Short problem 1:
Reproduce everything in the passage on Khotan from "Khotanese Missions to" down to "often raided Khotan.".
Short problem 2:
Summarize the passage on Khotan in two sentences.

Extract to read:
--- Begin ---
Qarakhanid Campaign against Khotan

Khotanese Missions to Han China

Khotan, lying to the east of the Qarakhanid stronghold in Kashgar, was a wealthy Buddhist state. Its mines were the main source of jade for all the lands along the Silk Route, especially Han China. Occasionally, its kings had even visited Han China, for instance in 755 to offer military aid in quelling the An Lushan rebellion. However, since the Tibetan reassertion of its rule over Khotan in 790, all contact between the Khotanese and Han Chinese courts had ended. The Khotanese had not sought to reestablish this contact even when they regained independence in 851. The trade route across the southern rim of the Tarim Basin had fallen into disuse for almost a century and a half, and the Tibetan tribes settled along it often raided Khotan.

In 938, however, shortly after Satuq Bughra Khan’s usurpation of the Qarakhanid throne, the Khotanese king sent a tribute and trade mission to Han China via this southern Tarim route. Despite Han China’s weakness in being split into several kingdoms during the prevailing Five Dynasties Period (907 – 960), Khotan felt the pressing need to reestablish relations. The king was motivated to take this step undoubtedly because of feeling threatened by the political unrest to the west in Kashgar.

Map 26: Central Asia at the Time of the Qarakhanid Invasion of Khotan, Approximately 1000 CE
Map 26: Central Asia at the Time of the Qarakhanid Invasion of Khotan, Approximately 1000 CE

Although Khotan had not been trading directly with Han China during the previous century and a half, it still engaged in a considerable amount of commercial activity with other regions. All trade routes from Khotan, however, either passed through Kashgar to go on to either West Turkistan or the northern Tarim Basin, or they passed through Yarkand on the way to Kashgar to cross the Karakorum Mountains to Kashmir and on to the plains of India. If Kashgar and its environs were politically unstable and unsafe for commercial traffic, it would be difficult for Khotan to survive economically. This was surely one of the primary reasons for initially reopening the southern Tarim branch of the Silk Route to Han China – to reestablish an alternative market for Khotanese jade and other goods.

As the Qarakhanids subsequently pursued an expansionist policy, the Khotanese undoubtedly felt territorially threatened as well. Thus, an additional reason for relations with Han China was the hope for a renewed military alliance as the two countries had frequently enjoyed in the past.

From their reopening of the southern Tarim trade route until 971, the Khotanese sent numerous missions to the Han Chinese courts with presents of jade and seeking protection for their territorial integrity. Aside from trade benefits, it does not appear that they ever received any military aid from their former allies, even after the reunification of Han China in 960 with the founding of the Northern Song Dynasty.

The Northern Song forces were preoccupied with almost constant warfare against the Tanguts to their immediate west. Although travel from Han China to Central Asia could skirt the conflict by passing through the southeastern corner of Tsongka and continuing northward to the Gansu Corridor, the Northern Song was too weak to divert attention from the Tangut conflict and implement direct military intervention in East Turkistan. The Khotanese would have to fend against any possible invasion without Han Chinese help.
--- End ---
Extracted records:
--- Begin ---
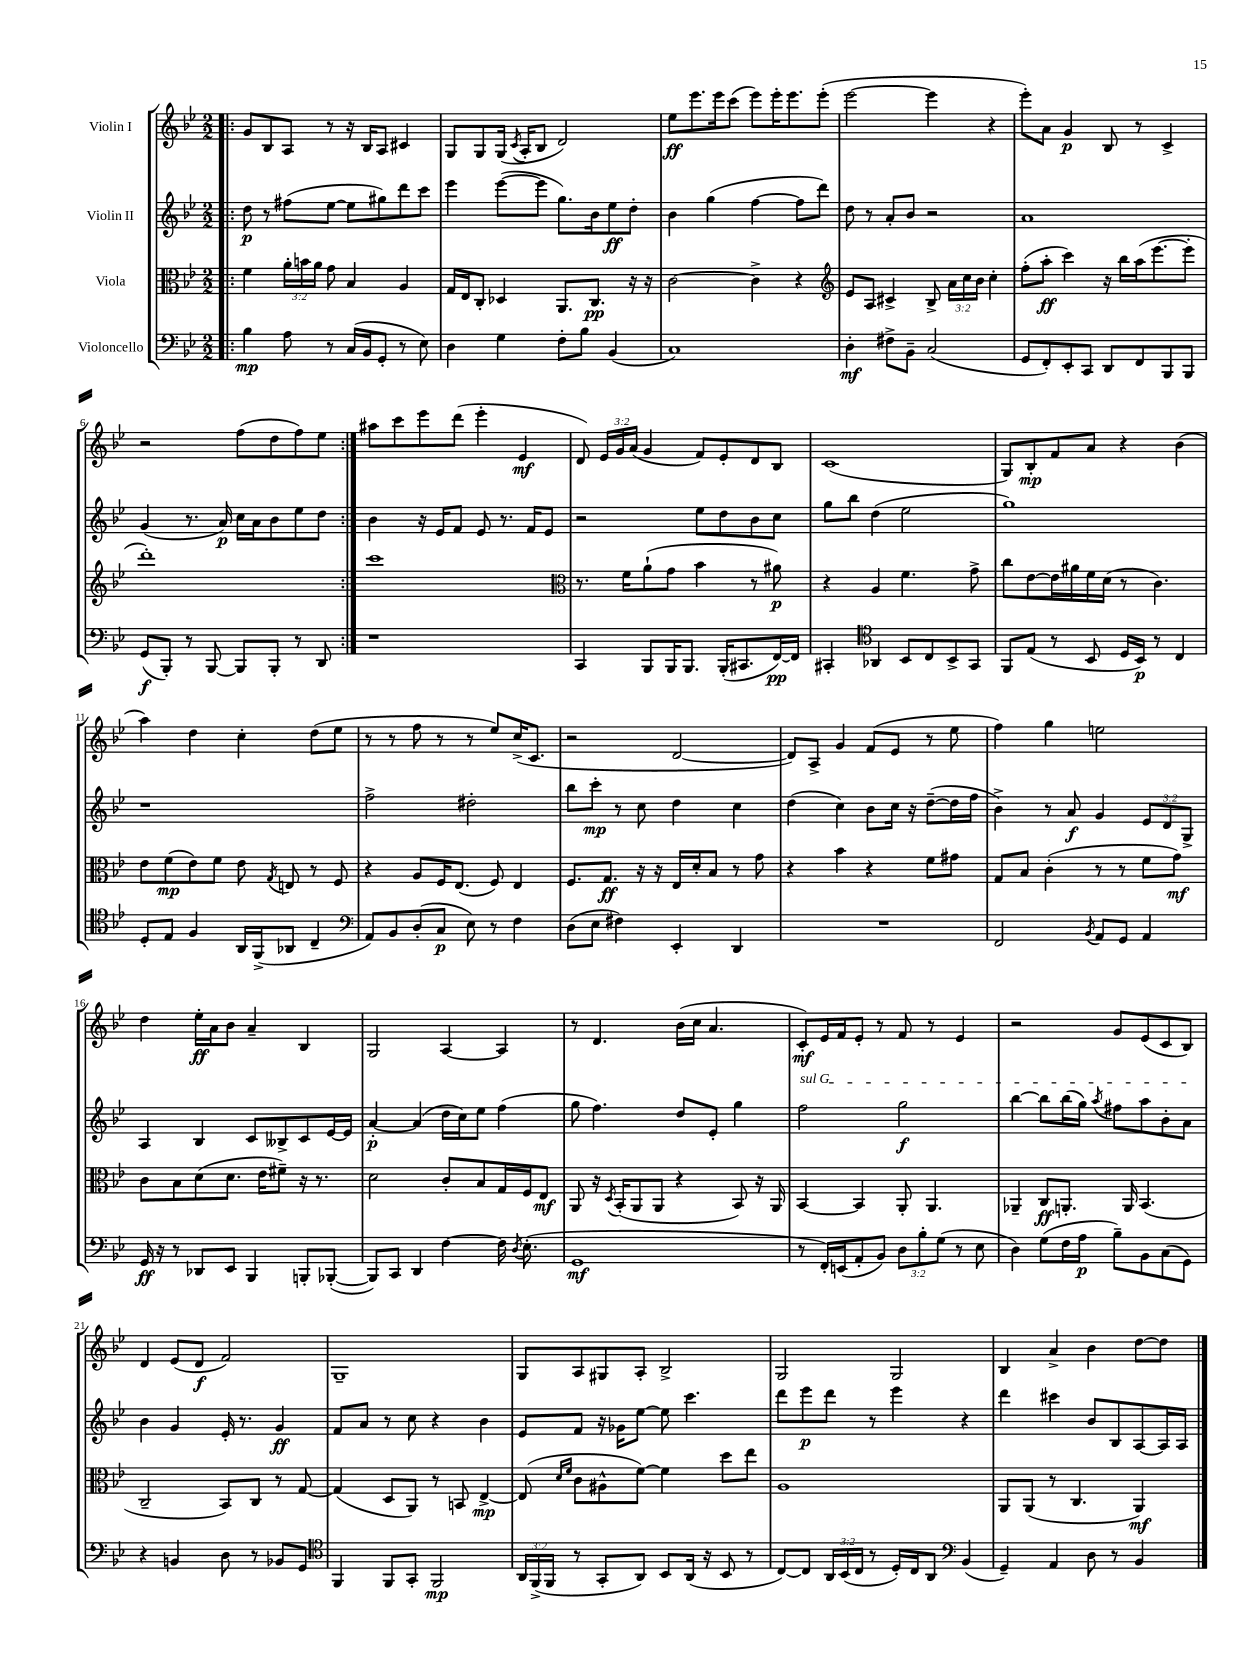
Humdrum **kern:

**kern	**dynam	**kern	**dynam	**kern	**dynam	**kern	**dynam
*part4	*part4	*part3	*part3	*part2	*part2	*part1	*part1
*staff4	*staff4	*staff3	*staff3	*staff2	*staff2	*staff1	*staff1
*I"Violoncello	*	*I"Viola	*	*I"Violin II	*	*I"Violin I	*
*clefF4	*	*clefC3	*	*clefG2	*	*clefG2	*
*k[b-e-]	*	*k[b-e-]	*	*k[b-e-]	*	*k[b-e-]	*
*M2/2	*	*M2/2	*	*M2/2	*	*M2/2	*
=1!|:	=1!|:	=1!|:	=1!|:	=1!|:	=1!|:	=1!|:	=1!|:
4B-\	mp	4f\	.	8dd\	p	8g/L	.
.	.	.	.	8r	.	8B-/	.
8A\	.	24a'\LL	.	(8ff#X\L	.	8A/J	.
.	.	24bn\	.	.	.	.	.
.	.	24a\JJ	.	.	.	.	.
8r	.	8g\	.	[8ee-\J	.	8r	.
(16C/LL	.	4B-/	.	8ee-\L]	.	16r	.
16BB-/J	.	.	.	.	.	16B-/KL	.
8GG'/J	.	.	.	8gg#X\)	.	8A/J	.
8r	.	4A/	.	8ddd\	.	4c#X/	.
8E-\)	.	.	.	8ccc\J	.	.	.
=2	=2	=2	=2	=2	=2	=2	=2
4D\	.	16G/LL	.	4eee-\	.	8G/L	.
.	.	16E-/J	.	.	.	.	.
.	.	8C'/J	.	.	.	8G/	.
4G\	.	4D-X/	.	([8eee-\L	.	(16G/Jk	.
.	.	.	.	.	.	8qc/	.
.	.	.	.	.	.	16A'/KL	.
.	.	.	.	8eee-\J]	.	8B-/J	.
8F'\L	.	8.AA/L	.	8.gg\L)	.	2d/)	.
8B-\J	.	.	.	.	.	.	.
.	.	8.C/J	pp	16b-\k	.	.	.
(4BB-/	.	.	.	8ee-\	ff	.	.
.	.	16r	.	8dd'\J	.	.	.
.	.	16r	.	.	.	.	.
=3	=3	=3	=3	=3	=3	=3	=3
1C)	.	[2c\	.	4b-\	.	8ee-\L	ff
.	.	.	.	.	.	8.eee-\	.
.	.	.	.	(4gg\	.	.	.
.	.	.	.	.	.	16eee-\k	.
.	.	.	.	.	.	(8ccc\J	.
.	.	4c^\]	.	[4ff\	.	8eee-\L)	.
.	.	.	.	.	.	16eee-'\K	.
.	.	.	.	.	.	8.eee-\	.
.	.	4r	.	8ff\L]	.	.	.
.	.	.	.	8ddd\J)	.	(8eee-'\J	.
=4	=4	=4	=4	=4	=4	=4	=4
*	*	*clefG2	*	*	*	*	*
4D'\	mf	8e-/L	.	8dd\	.	[2eee-\	.
.	.	8A/J	.	8r	.	.	.
8F#X^\L	.	4c#X^/	.	8a'/L	.	.	.
8BB-~\J	.	.	.	8b-/J	.	.	.
(2C/	.	8B-^/	.	2r	.	4eee-\]	.
.	.	24a\LL	.	.	.	.	.
.	.	24cc\	.	.	.	.	.
.	.	24b-\JJ	.	.	.	.	.
.	.	4cc'\	.	.	.	4r	.
=5	=5	=5	=5	=5	=5	=5	=5
8GG/L	.	(8ff'\L	.	1a	.	8eee-'\L)	.
8FF'/)	.	8aa'\J	ff	.	.	8a\J	.
8EE-'/	.	4ccc\)	.	.	.	4g/	p
8CC/J	.	.	.	.	.	.	.
8DD/L	.	16r	.	.	.	8B-/	.
.	.	16bb-\LL	.	.	.	.	.
8FF/	.	(16aa\J	.	.	.	8r	.
.	.	[8.eee-\	.	.	.	.	.
8BBB-/	.	.	.	.	.	4c^/	.
8BBB-/J	.	8eee-'\J]	.	.	.	.	.
!!LO:LB:g=z
=6	=6	=6	=6	=6	=6	=6	=6
(8GG/L	f	1ddd')	.	(4g/	.	2r	.
8BBB-'/J)	.	.	.	.	.	.	.
8r	.	.	.	8.r	.	.	.
[8BBB-/	.	.	.	.	.	.	.
.	.	.	.	16a/)	p	.	.
8BBB-/L]	.	.	.	16cc\LL	.	(8ff\L	.
.	.	.	.	16a\J	.	.	.
8BBB-'/J	.	.	.	8b-\	.	8dd\	.
8r	.	.	.	8ee-\	.	8ff\)	.
8DD/	.	.	.	8dd\J	.	8ee-\J	.
=7:|!	=7:|!	=7:|!	=7:|!	=7:|!	=7:|!	=7:|!	=7:|!
1r	.	1ccc	.	4b-\	.	8aa#X\L	.
.	.	.	.	.	.	8ccc\	.
.	.	.	.	16r	.	8eee-\	.
.	.	.	.	16e-/KL	.	.	.
.	.	.	.	8f/J	.	(8ddd\J	.
.	.	.	.	8e-/	.	4eee-'\	.
.	.	.	.	8.r	.	.	.
.	.	.	.	.	.	4e-/	mf
.	.	.	.	16f/KL	.	.	.
.	.	.	.	8e-/J	.	.	.
=8	=8	=8	=8	=8	=8	=8	=8
*	*	*clefC3	*	*	*	*	*
4CC/	.	8.r	.	2r	.	8d/)	.
.	.	.	.	.	.	24e-/LL	.
.	.	.	.	.	.	24g/	.
.	.	16f\KL	.	.	.	.	.
.	.	.	.	.	.	(24a/JJ	.
8BBB-/L	.	(8a`\	.	.	.	4g/	.
16BBB-/K	.	8g\J	.	.	.	.	.
8.BBB-/J	.	.	.	.	.	.	.
.	.	4b-\	.	8ee-\L	.	8f/L)	.
(16BBB-'/KL	.	.	.	8dd\	.	8e-'/	.
8.CC#X/	.	.	.	.	.	.	.
.	.	8r	.	8b-\	.	8d/	.
[16FF/L)	pp	8a#X\)	p	8cc\J	.	8B-/J	.
16FF/JJ]	.	.	.	.	.	.	.
=9	=9	=9	=9	=9	=9	=9	=9
4CC#X'/	.	4r	.	8gg\L	.	(1c	.
.	.	.	.	8bb-\J	.	.	.
*clefC4	*	*	*	*	*	*	*
4AA-X/	.	4A/	.	(4dd\	.	.	.
8BB-/L	.	4.f\	.	2ee-\	.	.	.
8C/	.	.	.	.	.	.	.
8BB-^/	.	.	.	.	.	.	.
8GG/J	.	8g^\	.	.	.	.	.
=10	=10	=10	=10	=10	=10	=10	=10
8FF/L	.	8cc\L	.	1gg)	.	8G/L)	.
(8E-/J	.	[8e-\	.	.	.	8B-'/	mp
8r	.	16e-\L]	.	.	.	8f/	.
.	.	16a#X\	.	.	.	.	.
8BB-/	.	16f\	.	.	.	8a/J	.
.	.	(16d\JJ	.	.	.	.	.
16D/LL	.	8r	.	.	.	4r	.
16BB-/JJ)	p	.	.	.	.	.	.
8r	.	4.c\)	.	.	.	.	.
4C/	.	.	.	.	.	(4b-\	.
!!LO:LB:g=z
=11	=11	=11	=11	=11	=11	=11	=11
8D'/L	.	8e-\L	.	1r	.	4aa\)	.
8E-/J	.	(8f\	mp	.	.	.	.
4F/	.	8e-\)	.	.	.	4dd\	.
.	.	8f\J	.	.	.	.	.
16AA/LL	.	8e-\	.	.	.	4cc'\	.
(16FF^/J	.	.	.	.	.	.	.
.	.	8qG/	.	.	.	.	.
8AA-X/J	.	8En/	.	.	.	.	.
4C~/	.	8r	.	.	.	(8dd\L	.
.	.	8F/	.	.	.	8ee-\J	.
=12	=12	=12	=12	=12	=12	=12	=12
*clefF4	*	*	*	*	*	*	*
8AA/L)	.	4r	.	2ff^\	.	8r	.
8BB-/	.	.	.	.	.	8r	.
(8D'/	.	8A/L	.	.	.	8ff\	.
8C/J	p	16F/K	.	.	.	8r	.
.	.	(8.E-/J	.	.	.	.	.
8E-\)	.	.	.	2dd#X'\	.	8r	.
8r	.	8F/)	.	.	.	8ee-/L)	.
4F\	.	4E-/	.	.	.	(16cc^/K	.
.	.	.	.	.	.	8.c/J	.
=13	=13	=13	=13	=13	=13	=13	=13
(8D\L	.	8.F/L	.	8bb-\L	.	2r	.
8E-\J	.	.	.	8ccc'\J	mp	.	.
.	.	8.G/J	ff	.	.	.	.
4F#X\)	.	.	.	8r	.	.	.
.	.	16r	.	8cc\	.	.	.
.	.	16r	.	.	.	.	.
4EE-'/	.	16E-/LL	.	4dd\	.	[2d/	.
.	.	16d'/J	.	.	.	.	.
.	.	8B-/J	.	.	.	.	.
4DD/	.	8r	.	4cc\	.	.	.
.	.	8g\	.	.	.	.	.
=14	=14	=14	=14	=14	=14	=14	=14
1r	.	4r	.	(4dd\	.	8d/L])	.
.	.	.	.	.	.	8A^/J	.
.	.	4b-\	.	4cc\)	.	4g/	.
.	.	4r	.	8b-\L	.	(8f/L	.
.	.	.	.	16cc\Jk	.	8e-/J	.
.	.	.	.	16r	.	.	.
.	.	8f\L	.	([8dd~\L	.	8r	.
.	.	8g#X\J	.	16dd\L]	.	8ee-\	.
.	.	.	.	16ff\JJ	.	.	.
=15	=15	=15	=15	=15	=15	=15	=15
2FF/	.	8G/L	.	4b-^\)	.	4ff\)	.
.	.	8B-/J	.	.	.	.	.
.	.	(4c'\	.	8r	.	4gg\	.
.	.	.	.	8a/	f	.	.
8qBB-/	.	.	.	.	.	.	.
8AA/L	.	8r	.	4g/	.	2een\	.
8GG/J	.	8r	.	.	.	.	.
4AA/	.	8f\L	.	12e-/L	.	.	.
.	.	.	.	12d/	.	.	.
.	.	8g\J)	mf	.	.	.	.
.	.	.	.	12G^/J	.	.	.
!!LO:LB:g=z
=16	=16	=16	=16	=16	=16	=16	=16
16GG/	ff	8c\L	.	4A/	.	4dd\	.
16r	.	.	.	.	.	.	.
8r	.	8B-\	.	.	.	.	.
8DD-X/L	.	(8d\	.	4B-/	.	16ee-'\LL	ff
.	.	.	.	.	.	16a\J	.
8EE-/J	.	8.d\J	.	.	.	8b-\J	.
4BBB-/	.	.	.	8c/L	.	4a~/	.
.	.	16e-\KL	.	.	.	.	.
.	.	8f#X~\J)	.	8B--X^/	.	.	.
8BBBn'/L	.	16r	.	8c/	.	4B-/	.
.	.	8.r	.	.	.	.	.
([8BBB-X'/J	.	.	.	[16e-/L	.	.	.
.	.	.	.	16e-/JJ]	.	.	.
=17	=17	=17	=17	=17	=17	=17	=17
8BBB-/L])	.	2d\	.	[4a'/	p	2G/	.
8CC/J	.	.	.	.	.	.	.
4DD/	.	.	.	(4a/]	.	.	.
[4F\	.	8c'/L	.	16dd\LL	.	[4A/	.
.	.	.	.	16cc\J)	.	.	.
.	.	8B-/	.	8ee-\J	.	.	.
16F\]	.	16G/L	.	(4ff\	.	4A/]	.
8qD/	.	.	.	.	.	.	.
(8.E-'\	.	16F/J	.	.	.	.	.
.	.	8E-/J	mf	.	.	.	.
=18	=18	=18	=18	=18	=18	=18	=18
1GG	mf	8AA/	.	8gg\	.	8r	.
.	.	16r	.	4.ff\)	.	4.d/	.
.	.	8qD/	.	.	.	.	.
.	.	(16BB-'/KL	.	.	.	.	.
.	.	8AA/	.	.	.	.	.
.	.	8AA/J	.	.	.	.	.
.	.	4r	.	8dd/L	.	(16b-\LL	.
.	.	.	.	.	.	16cc\JJ	.
.	.	.	.	8e-'/J	.	4.a/	.
.	.	8BB-/)	.	4gg\	.	.	.
.	.	16r	.	.	.	.	.
.	.	16AA/	.	.	.	.	.
=19	=19	=19	=19	=19	=19	=19	=19
!	!	!	!	!LO:TX:a:i:t=sul G	!	!	!
8r	.	[4BB-/	.	2ff\	.	8c'/L)	mf
16FF'/LL)	.	.	.	.	.	16e-/L	.
(16EEn/J	.	.	.	.	.	16f/J	.
8AA'/	.	4BB-/]	.	.	.	8e-'/J	.
8BB-/J)	.	.	.	.	.	8r	.
12D\L	.	8AA'/	.	2gg\	f	8f/	.
12B-'\	.	.	.	.	.	.	.
.	.	4.AA/	.	.	.	8r	.
(12G\J	.	.	.	.	.	.	.
8r	.	.	.	.	.	4e-/	.
8E-\	.	.	.	.	.	.	.
=20	=20	=20	=20	=20	=20	=20	=20
4D\)	.	4AA-X~/	.	[4bb-\	.	2r	.
(8G\L	.	8C/L	ff	8bb-\L]	.	.	.
16F\L	.	8.AAn'/J	.	(16bb-\L	.	.	.
16A\JJ	p	.	.	16gg\JJ)	.	.	.
.	.	.	.	8qaa/	.	.	.
8B-~\L)	.	.	.	8ff#X\L	.	8g/L	.
.	.	16AA/	.	.	.	.	.
8BB-\	.	(4.BB-/	.	8aa\	.	(8e-/	.
(8C\	.	.	.	8b-'\	.	8c/	.
8GG\J)	.	.	.	8a\J	.	8B-/J)	.
!!LO:LB:g=z
=21	=21	=21	=21	=21	=21	=21	=21
4r	.	2C~/	.	4b-\	.	4d/	.
4BBn/	.	.	.	4g/	.	(8e-/L	.
.	.	.	.	.	.	8d/J	f
8D\	.	8BB-/L)	.	16e-'/	.	2f/)	.
.	.	.	.	8.r	.	.	.
8r	.	8C/J	.	.	.	.	.
8BB-X/L	.	8r	.	4g/	ff	.	.
8GG/J	.	[8G/	.	.	.	.	.
=22	=22	=22	=22	=22	=22	=22	=22
*clefC4	*	*	*	*	*	*	*
4FF/	.	(4G/]	.	8f/L	.	1G~	.
.	.	.	.	8a/J	.	.	.
8FF/L	.	8D/L	.	8r	.	.	.
8GG'/J	.	8AA/J)	.	8cc\	.	.	.
2FF/	mp	8r	.	4r	.	.	.
.	.	8BBn/	.	.	.	.	.
.	.	[4E-^/	mp	4b-\	.	.	.
=23	=23	=23	=23	=23	=23	=23	=23
24AA/LL	.	(8E-/]	.	8e-/L	.	8G/L	.
(24FF^/	.	.	.	.	.	.	.
24FF/JJ	.	.	.	.	.	.	.
.	.	16qqd/LL	.	.	.	.	.
.	.	16qqf/JJ	.	.	.	.	.
8r	.	8c\L	.	8f/J	.	8A/	.
8GG'/L	.	8A#X^^\	.	16r	.	8G#X/	.
.	.	.	.	16g-X\KL	.	.	.
8AA/J)	.	[8f\J)	.	[8ee-\J	.	8A'/J	.
8BB-/L	.	4f\]	.	8ee-\]	.	2B-^/	.
(16AA/Jk	.	.	.	4.ccc\	.	.	.
16r	.	.	.	.	.	.	.
8BB-/	.	8dd\L	.	.	.	.	.
8r	.	8ee-\J	.	.	.	.	.
=24	=24	=24	=24	=24	=24	=24	=24
[8C/L)	.	1A	.	8ddd\L	.	2G/	.
8C/J]	.	.	.	8eee-\	p	.	.
24AA/LL	.	.	.	8ddd\J	.	.	.
(24BB-/	.	.	.	.	.	.	.
24C/JJ	.	.	.	.	.	.	.
8r	.	.	.	8r	.	.	.
16D'/LL)	.	.	.	4eee-\	.	2G/	.
16C/J	.	.	.	.	.	.	.
8AA/J	.	.	.	.	.	.	.
*clefF4	*	*	*	*	*	*	*
(4BB-/	.	.	.	4r	.	.	.
=25	=25	=25	=25	=25	=25	=25	=25
4GG~/)	.	8AA/L	.	4ddd\	.	4B-/	.
.	.	(8AA/J	.	.	.	.	.
4AA/	.	8r	.	4ccc#X\	.	4a^/	.
.	.	4.C/	.	.	.	.	.
8D\	.	.	.	8b-/L	.	4b-\	.
8r	.	.	.	8B-/	.	.	.
4BB-/	.	4AA/)	mf	[8A/	.	[8dd\L	.
.	.	.	.	16A/L]	.	8dd\J]	.
.	.	.	.	16A/JJ	.	.	.
==	==	==	==	==	==	==	==
*-	*-	*-	*-	*-	*-	*-	*-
--- End ---
Reply 1:
Khotanese Missions to Han China

Khotan, lying to the east of the Qarakhanid stronghold in Kashgar, was a wealthy Buddhist state. Its mines were the main source of jade for all the lands along the Silk Route, especially Han China. Occasionally, its kings had even visited Han China, for instance in 755 to offer military aid in quelling the An Lushan rebellion. However, since the Tibetan reassertion of its rule over Khotan in 790, all contact between the Khotanese and Han Chinese courts had ended. The Khotanese had not sought to reestablish this contact even when they regained independence in 851. The trade route across the southern rim of the Tarim Basin had fallen into disuse for almost a century and a half, and the Tibetan tribes settled along it often raided Khotan.

Reply 2:
After contact with Han China had ended in 790, Khotan sent a tribute and trade mission there in 938 because it felt threatened by unrest in Kashgar, through which its trade routes passed, and later by Qarakhanid expansion. Until 971 it sent numerous missions offering jade and seeking protection, but it apparently received no military aid, since the Northern Song was preoccupied with warfare against the Tanguts.